You home just heaved alittle bit here and there - you are looking at old sheetrock butt joints.  Maybe your area had a drought or maybe to much rain -- either way, if it is a ten year old home and with no other cracks  apparent, it is an easy fix especially with the hawk and trowel finish that is on your wall.  That is the easiest finish there is to match.  Cut the old tape/bulge out with a fibre knife/ box cutter and clean out crack completely.  Add some drywall mud wide enough to accept new tape and set tape with 4" blade.  Allow to dry.  Come back with some more mud with a 6" blade and allow to dry again.  Then come back with a 12" blade and feather into existing finish.  Sand to make smooth and true with the rest of the wall.
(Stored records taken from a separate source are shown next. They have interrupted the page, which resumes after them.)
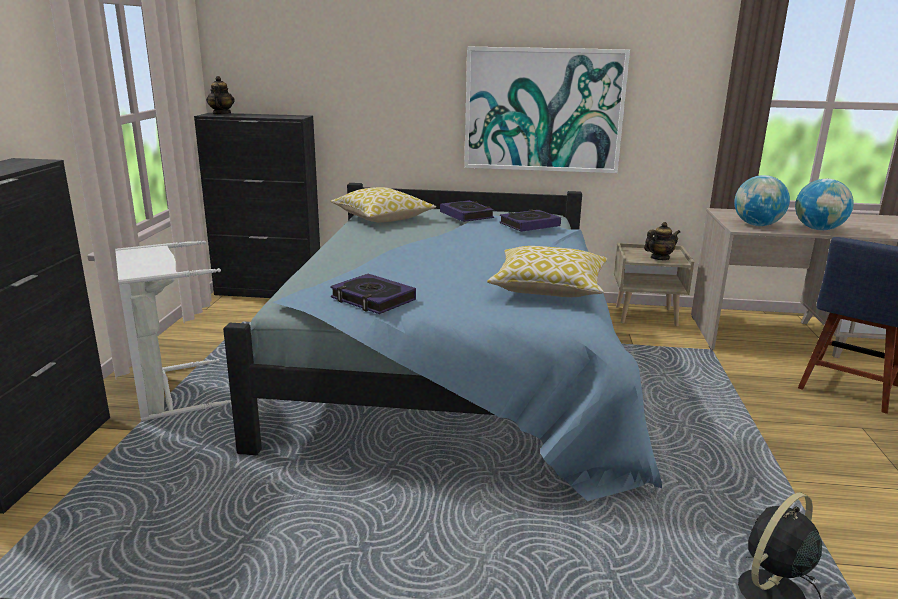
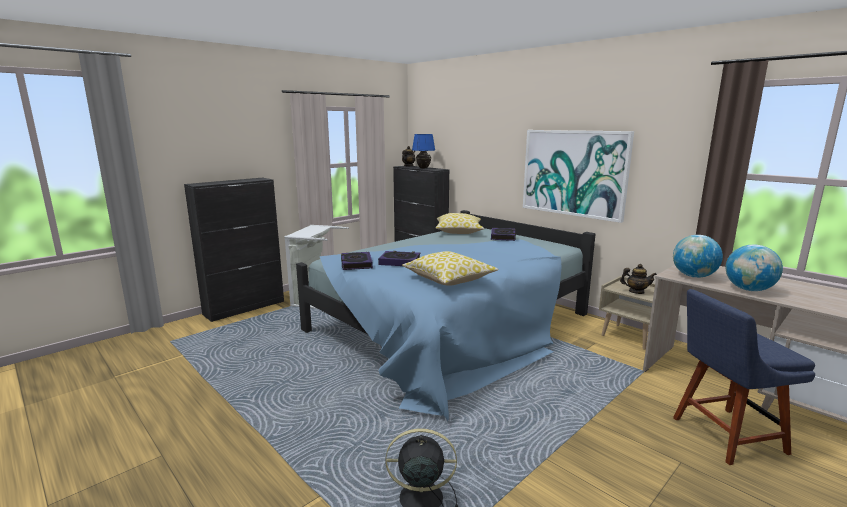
camera: 40 degrees right, 5 degrees down
(265, 116) = (423, 168): none -> blue table lamp
(529, 225) = (527, 248): book -> book (400, 262)

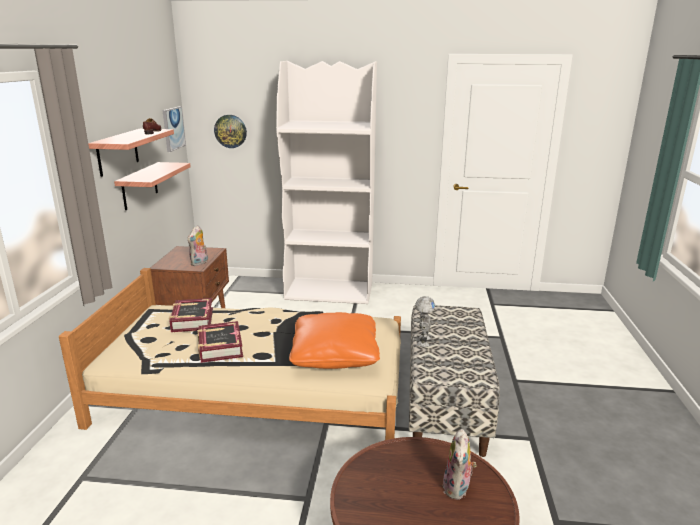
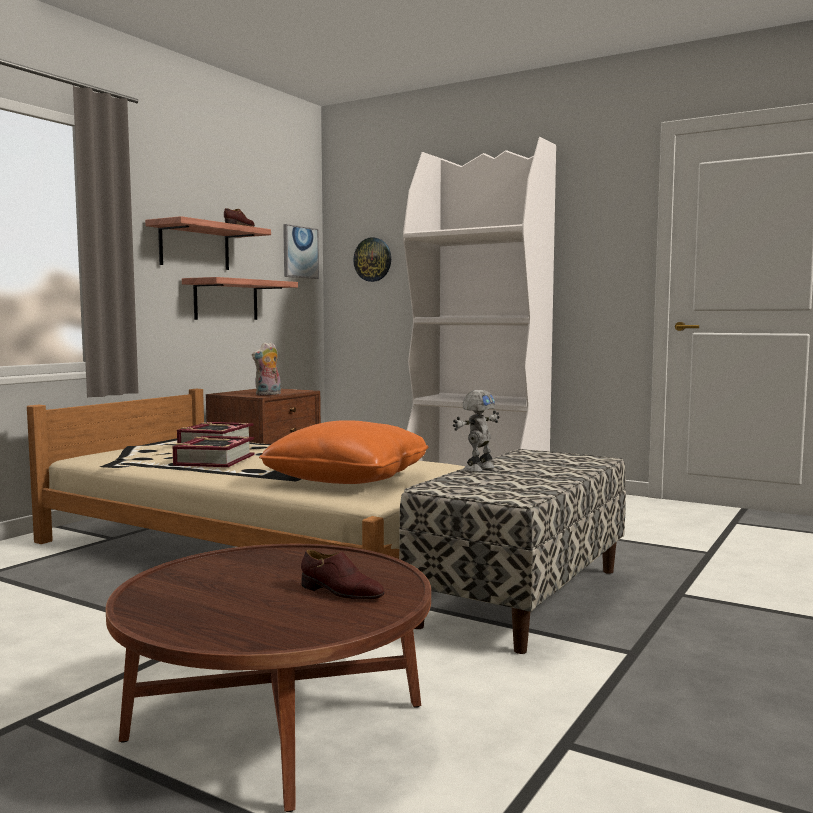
camera: 25 degrees right, 15 degrees down
(458, 489) = (341, 592): plush toy -> brown shoe

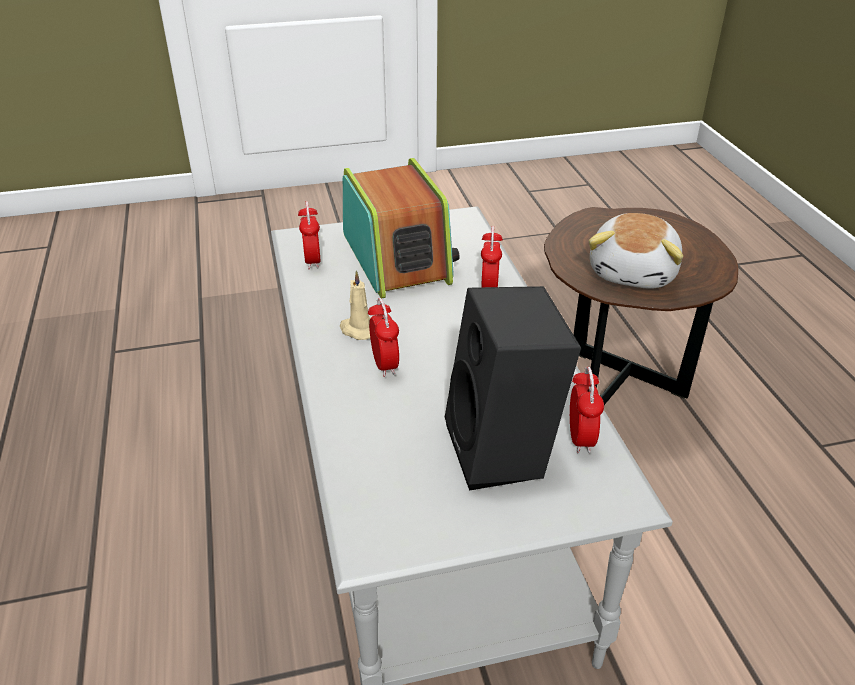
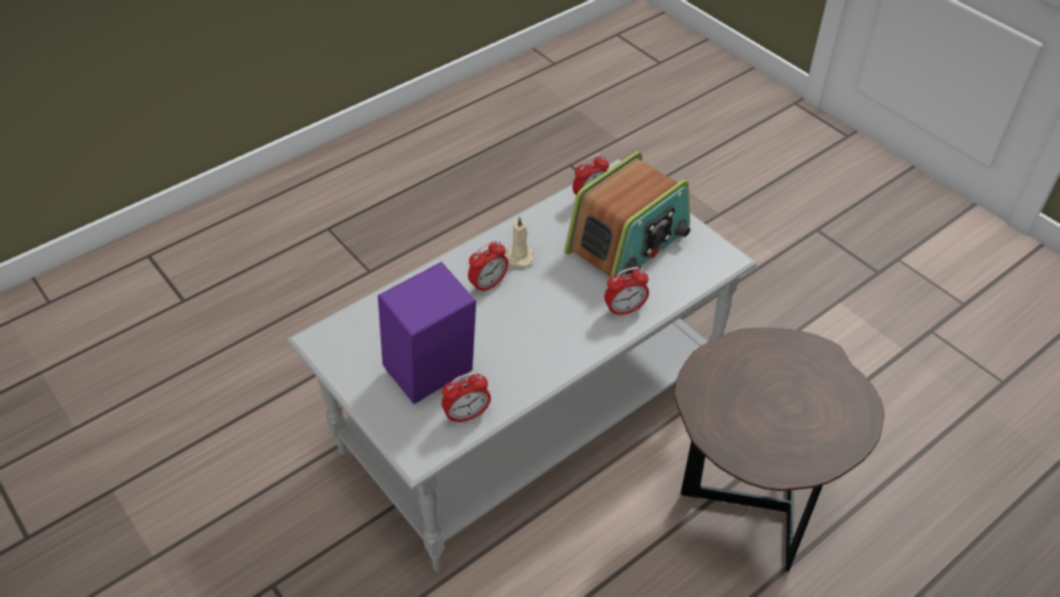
camera: 65 degrees right, 10 degrees up
(505, 452) = (431, 377): black speaker -> purple speaker
(634, 272) = (736, 405): plush toy -> none

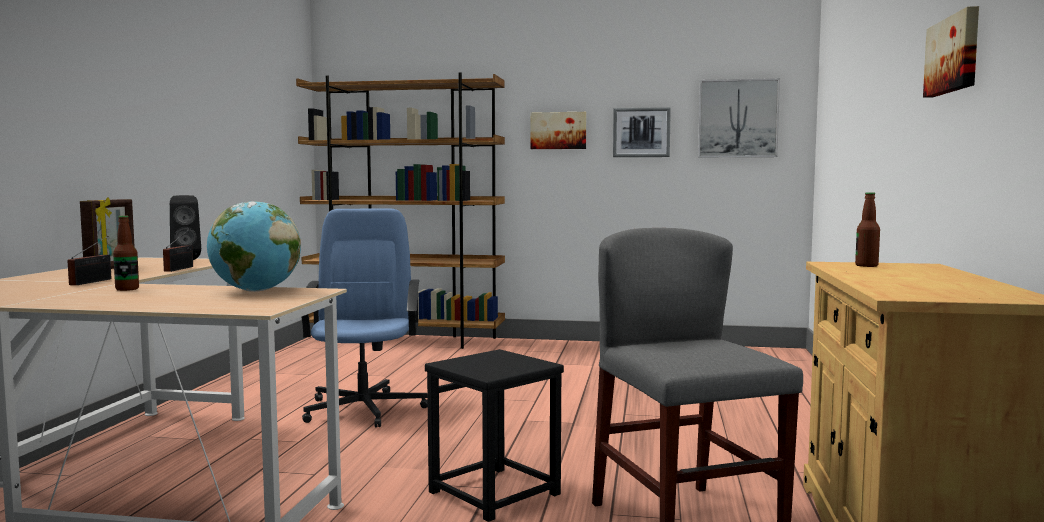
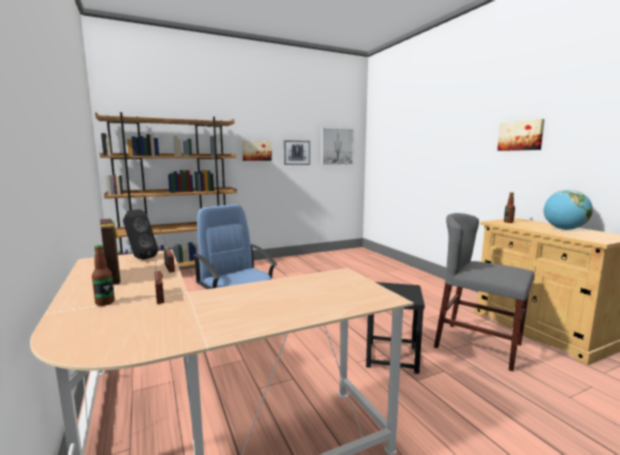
camera: 35 degrees left, 5 degrees up
(127, 289) = (224, 298): bottle -> bottle (105, 302)
(255, 291) = (314, 281): globe -> globe (564, 229)

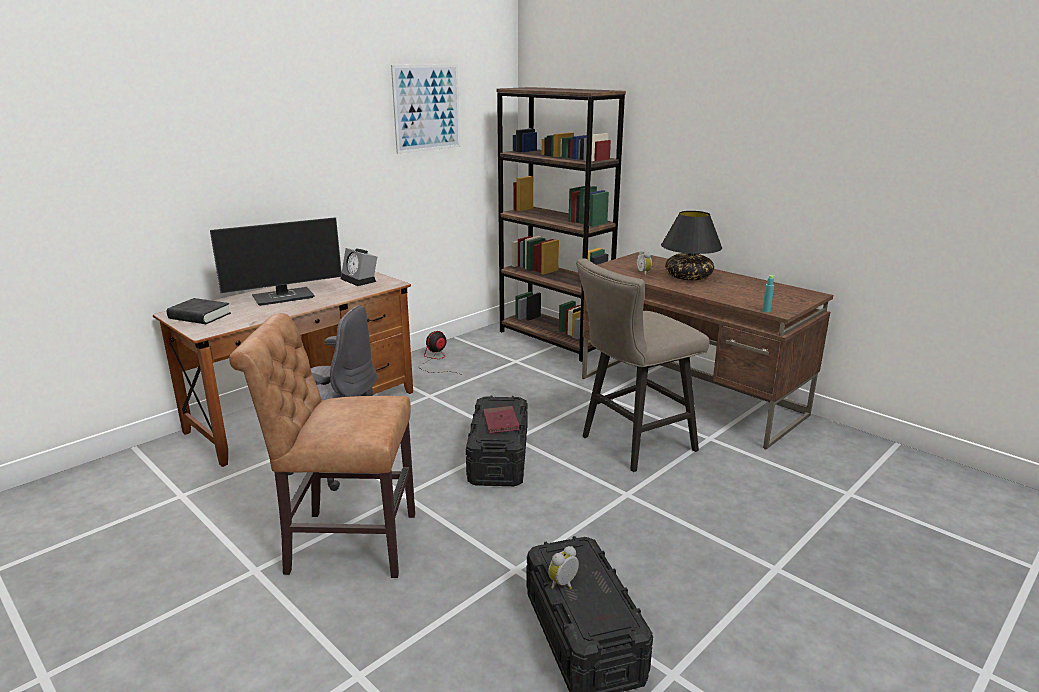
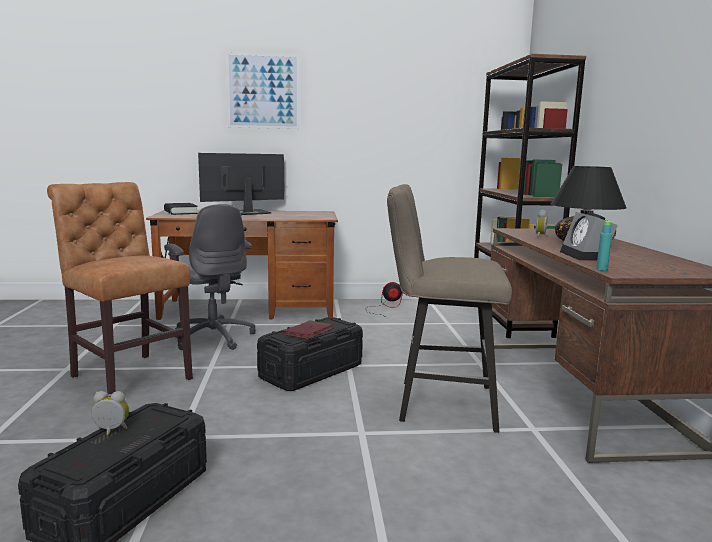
camera: 40 degrees right, 10 degrees down
(284, 297) = (246, 213): monitor -> monitor turned 135 degrees clockwise
(360, 280) = (312, 214): alarm clock -> alarm clock (586, 256)
(427, 108) = (417, 88): picture -> picture (263, 91)

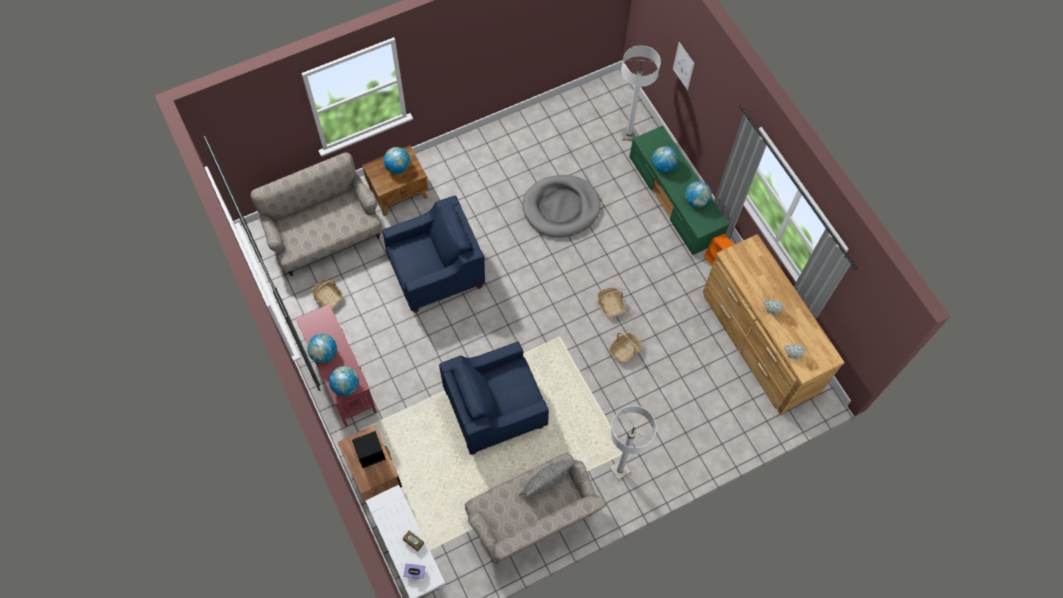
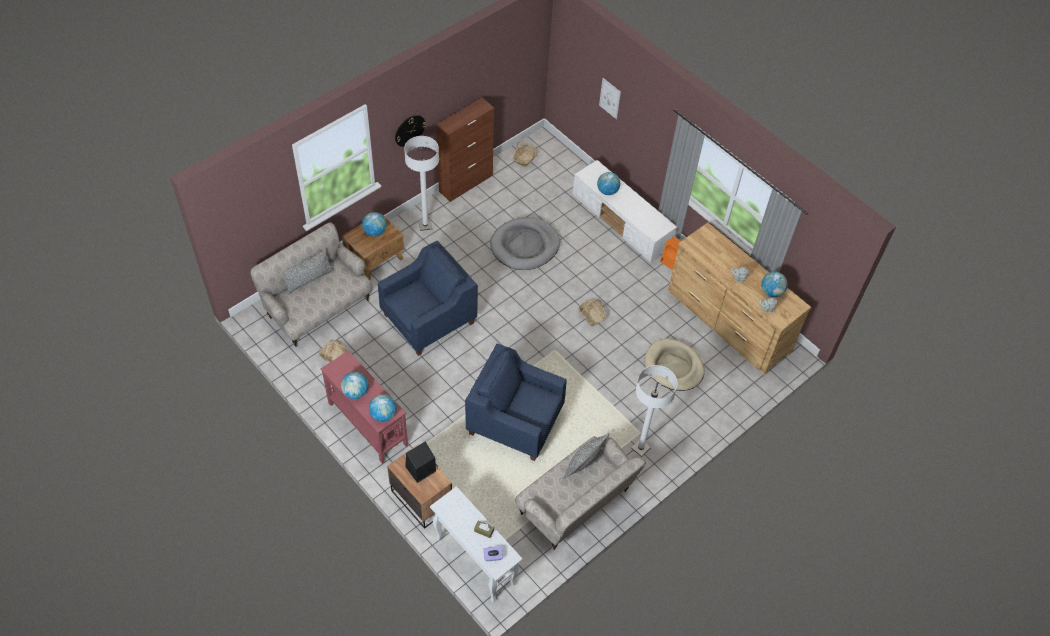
camera: 15 degrees left, 10 degrees down
(316, 209) = (309, 280): none -> grey pillow
(450, 65) = (409, 130): none -> wall clock
(494, 410) = (515, 421): blue armchair -> blue armchair turned 60 degrees clockwise
(518, 121) = (466, 183): none -> brown cabinet
(625, 350) = (615, 349): basket -> basket (525, 158)
(628, 135) = (566, 177): white floor lamp -> white floor lamp (425, 225)
(675, 200) = (622, 222): green tv stand -> white tv stand
(683, 383) = (673, 367): none -> beige dog bed
(696, 200) = (643, 213): globe -> globe (771, 292)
Do not be afraid to make a large feather because the whole wall needs to be retextured anyway so to completely blend the patch in.  Total cost:  Approx $40.00 and that includes a $20.00 gallon of paint.


----------



## jrsharp21

Thanks again.

I am the least skilled person when it comes to stuff like this. How much would this job usually cost if I hired someone to come do it?


----------



## Deacon

To patch and retexture the complete wall and add a paint job should cost around $200.00.  With you being in CA. - it may cost $400.00.  A person will have around 6 hours invested - start to clean-up - for this type of patch job.


----------